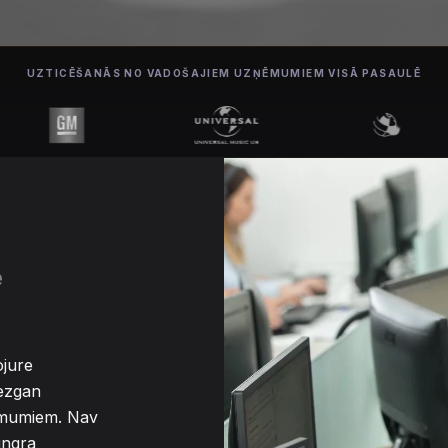
UZTICĒŠANĀS NO VADOŠAJIEM UZŅĒMUMIEM VISĀ PASAULĒ
e
ojure
iezgan
ēmumiem. Nav
ingra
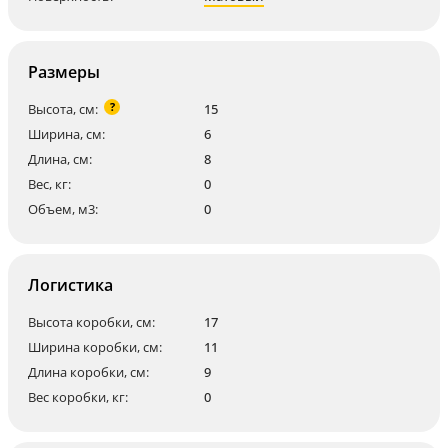
Размеры
?
Высота, см:
15
Ширина, см:
6
Длина, см:
8
Вес, кг:
0
Объем, м3:
0
Логистика
Высота коробки, см:
17
Ширина коробки, см:
11
Длина коробки, см:
9
Вес коробки, кг:
0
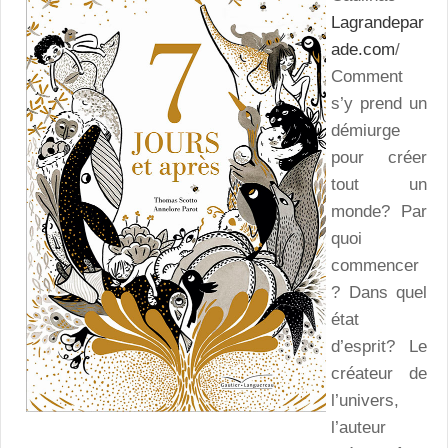
Lagrandepar
ade.com
/
Comment
s’y prend un
démiurge
pour créer
tout un
monde? Par
quoi
commencer
? Dans quel
état
d’esprit? Le
créateur de
l’univers,
l’auteur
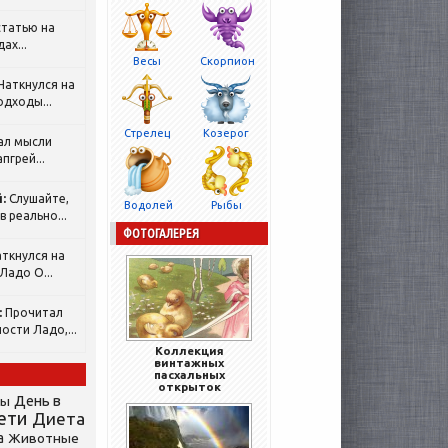
татью на
ах...
Весы
Скорпион
Наткнулся на
одходы...
Стрелец
Козерог
ал мысли
пгрей...
:
Слушайте,
Водолей
Рыбы
 реально...
ФОТОГАЛЕРЕЯ
ткнулся на
Ладо О...
:
Прочитал
ости Ладо,...
Коллекция
винтажных
пасхальных
открыток
День в
сы
ети
Диета
а
Животные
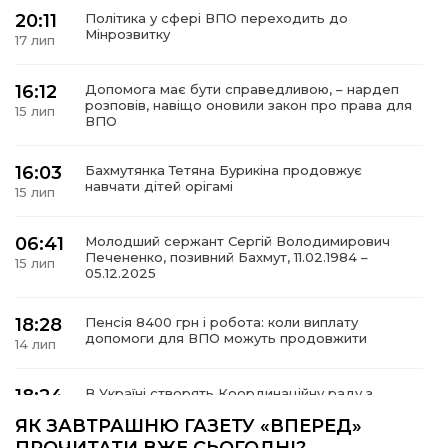
20:11
Політика у сфері ВПО переходить до
Мінрозвитку
17 лип
16:12
Допомога має бути справедливою, – нардеп
а
розповів, навіщо оновили закон про права для
15 лип
ВПО
газети
16:03
Бахмутянка Тетяна Бурикіна продовжує
навчати дітей орігамі
15 лип
ійна політика
06:41
Молодший сержант Сергій Володимирович
Печененко, позивний Бахмут, 11.02.1984 –
ійна місія
15 лип
05.12.2025
ти
18:28
Пенсія 8400 грн і робота: коли виплату
допомоги для ВПО можуть продовжити
14 лип
18:24
В Україні створять Координаційну раду з
питань ВПО та повернення українців із-за
14 лип
ЯК ЗАВТРАШНЮ ГАЗЕТУ «ВПЕРЕД»
кордону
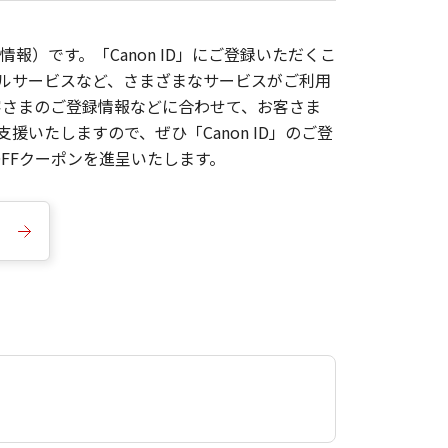
報）です。「Canon ID」にご登録いただくこ
枚ルサービスなど、さまざまなサービスがご利用
お客さまのご登録情報などに合わせて、お客さま
いたしますので、ぜひ「Canon ID」のご登
FFクーポンを進呈いたします。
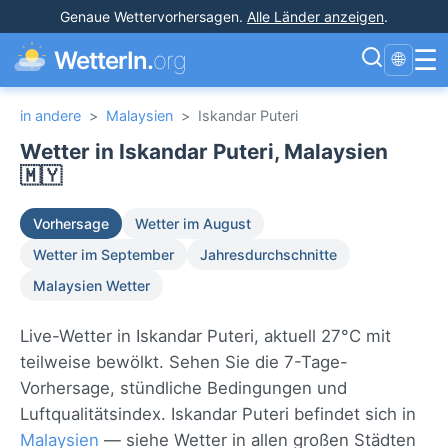
Genaue Wettervorhersagen
.
Alle Länder anzeigen
.
☰
WetterIn.
org
🌐
in andere
>
Malaysien
>
Iskandar Puteri
Wetter in Iskandar Puteri, Malaysien
🇲🇾
Vorhersage
Wetter im August
Wetter im September
Jahresdurchschnitte
Malaysien Wetter
Live-Wetter in Iskandar Puteri, aktuell 27°C mit
teilweise bewölkt. Sehen Sie die 7-Tage-
Vorhersage, stündliche Bedingungen und
Luftqualitätsindex. Iskandar Puteri befindet sich in
Malaysien
— siehe Wetter in allen großen Städten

------

--- ABOUT THIS EXERCISE ---
Across the listing above, find all lines where the word "Puteri" is present and copy them.

--- EXPECTED ANSWER ---
Iskandar Puteri
Wetter in Iskandar Puteri, Malaysien
Live-Wetter in Iskandar Puteri, aktuell 27°C mit
Luftqualitätsindex. Iskandar Puteri befindet sich in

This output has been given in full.